* Set of tasks:
A: Reproduce the chestnut weevil passage verbatim from "There are chemical, cultural" to "the marketable yield.".
B: Answer these questions from the chestnut weevil passage:
(i) How many passive traps per acre does it recommend?
(ii) At least how many branches per acre should growers sample?
(iii) What can postharvest treatment diminish?
C: Continue the chestnut weevil passage, starting after its final sentence.

* Quoted text:
Scouting for chestnut weevils should begin just before bloom.  Passive traps (circle traps on the trunk or pyramid traps, 1 per acre) can be used to capture ascending weevils, these traps should be set well before bloom occurs and checked twice a week.  Scouting for weevils using a limb-tapping technique can also be done.  Place a light colored sheet under the limb you are sampling and tap the branch with a padded pole or stick.  Jarring the branch causes the weevils to drop from the tree onto the sheet.  Weevils “play dead” when disturbed so don’t be fooled if they all appear dead, they will reanimate within a few seconds.  Chestnut weevils are substantial in size and should be easily visible if present.  Growers should sample at least 10 branches per acre.  Scouting locations should include both the edges and interior of orchards as well as any hotspots that are identified.


There are chemical, cultural and postharvest treatments available to control chestnut weevils. Ideally, a combination of cultural and chemical management would control the pest and eliminate the need for postharvest treatment which can diminish quality and the marketable yield.

Dataset excerpt
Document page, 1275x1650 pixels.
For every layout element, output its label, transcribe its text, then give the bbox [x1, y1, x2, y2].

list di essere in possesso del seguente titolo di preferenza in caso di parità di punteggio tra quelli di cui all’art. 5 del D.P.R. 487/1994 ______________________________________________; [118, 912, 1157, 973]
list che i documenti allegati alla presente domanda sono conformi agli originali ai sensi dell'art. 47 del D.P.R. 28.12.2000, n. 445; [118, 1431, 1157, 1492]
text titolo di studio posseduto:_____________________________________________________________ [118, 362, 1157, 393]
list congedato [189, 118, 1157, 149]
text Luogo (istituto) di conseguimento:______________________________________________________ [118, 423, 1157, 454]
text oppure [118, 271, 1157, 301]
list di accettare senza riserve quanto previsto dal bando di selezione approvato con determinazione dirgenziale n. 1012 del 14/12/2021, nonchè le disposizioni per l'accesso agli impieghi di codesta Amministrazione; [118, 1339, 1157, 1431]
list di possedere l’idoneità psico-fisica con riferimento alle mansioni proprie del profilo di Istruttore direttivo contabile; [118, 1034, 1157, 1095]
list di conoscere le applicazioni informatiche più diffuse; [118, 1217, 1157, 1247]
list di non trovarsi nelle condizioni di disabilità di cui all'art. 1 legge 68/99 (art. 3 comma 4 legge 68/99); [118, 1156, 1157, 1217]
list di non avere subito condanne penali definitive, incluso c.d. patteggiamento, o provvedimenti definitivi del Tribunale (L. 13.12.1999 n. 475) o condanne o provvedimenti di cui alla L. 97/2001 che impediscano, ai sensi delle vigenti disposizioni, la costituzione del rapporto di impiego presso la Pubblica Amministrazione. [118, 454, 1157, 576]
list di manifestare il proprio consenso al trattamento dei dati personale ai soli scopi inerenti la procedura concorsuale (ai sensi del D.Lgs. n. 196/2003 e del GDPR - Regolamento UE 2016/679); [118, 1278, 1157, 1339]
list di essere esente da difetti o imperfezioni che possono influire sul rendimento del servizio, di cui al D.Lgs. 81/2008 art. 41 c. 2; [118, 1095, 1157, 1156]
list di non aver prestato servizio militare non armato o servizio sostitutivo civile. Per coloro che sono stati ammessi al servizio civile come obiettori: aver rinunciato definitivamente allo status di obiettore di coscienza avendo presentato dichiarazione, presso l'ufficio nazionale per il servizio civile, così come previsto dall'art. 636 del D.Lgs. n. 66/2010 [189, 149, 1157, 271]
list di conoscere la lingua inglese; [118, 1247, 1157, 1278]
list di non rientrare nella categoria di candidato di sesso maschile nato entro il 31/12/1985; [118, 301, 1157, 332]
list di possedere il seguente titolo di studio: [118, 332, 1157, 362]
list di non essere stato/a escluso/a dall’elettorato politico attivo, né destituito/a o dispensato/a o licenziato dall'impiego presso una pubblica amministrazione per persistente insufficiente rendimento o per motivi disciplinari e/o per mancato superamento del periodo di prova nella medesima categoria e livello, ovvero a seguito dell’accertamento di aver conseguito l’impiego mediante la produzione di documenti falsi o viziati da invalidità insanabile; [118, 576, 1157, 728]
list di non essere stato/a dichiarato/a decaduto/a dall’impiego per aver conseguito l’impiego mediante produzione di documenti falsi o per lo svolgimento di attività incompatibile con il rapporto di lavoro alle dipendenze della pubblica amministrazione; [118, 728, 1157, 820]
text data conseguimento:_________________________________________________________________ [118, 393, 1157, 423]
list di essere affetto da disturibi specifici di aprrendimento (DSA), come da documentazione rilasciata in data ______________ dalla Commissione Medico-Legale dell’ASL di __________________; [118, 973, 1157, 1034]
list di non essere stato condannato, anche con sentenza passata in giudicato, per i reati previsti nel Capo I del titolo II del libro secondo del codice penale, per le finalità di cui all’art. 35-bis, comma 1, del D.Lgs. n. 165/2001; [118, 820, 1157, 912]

* Results of the exercise:
A:
There are chemical, cultural and postharvest treatments available to control chestnut weevils. Ideally, a combination of cultural and chemical management would control the pest and eliminate the need for postharvest treatment which can diminish quality and the marketable yield.

B:
(i) One trap per acre.
(ii) At least 10 branches per acre.
(iii) Quality and the marketable yield.

C:
Sanitation is an important part of the management of these pests. Collecting and destroying fallen nuts will remove developing larva from the orchard. Insecticide applications for control should target the two later windows of potential adult activity; August-September (large chestnut weevil adult emergence), and September-October (lesser chestnut weevil fall adult emergence). Growers are cautioned against applying pesticides during adult activity in May-June (lesser chestnut weevil spring adult emergence) as bees are often foraging in the orchard at that time.  Carbaryl (Carbaryl 4L, Sevin 4F, Sevin 80S, Sevin XLR Plus, Sevin SL) is the only insecticide labeled against chestnut weevil. The manufacturer recommends making 4 weekly applications beginning in late July to control adults when the burrs are present and vulnerable.  However, based on the development of chestnuts under Michigan conditions, growers may want to wait until August to begin applications. Growers will have to carefully budget the 3-4 applications of carbaryl available as the period of burr exposure is long.  Applications should only be made in response to positive identification of the weevil with regular scouting. 

Thorough and frequent scouting is essential for optimal management, particularly with the lack of information regarding chestnut weevil behavior and prevalence in Michigan.  Well timed applications, good sanitation practices and scouting will be the key to successful chestnut weevil management in Michigan.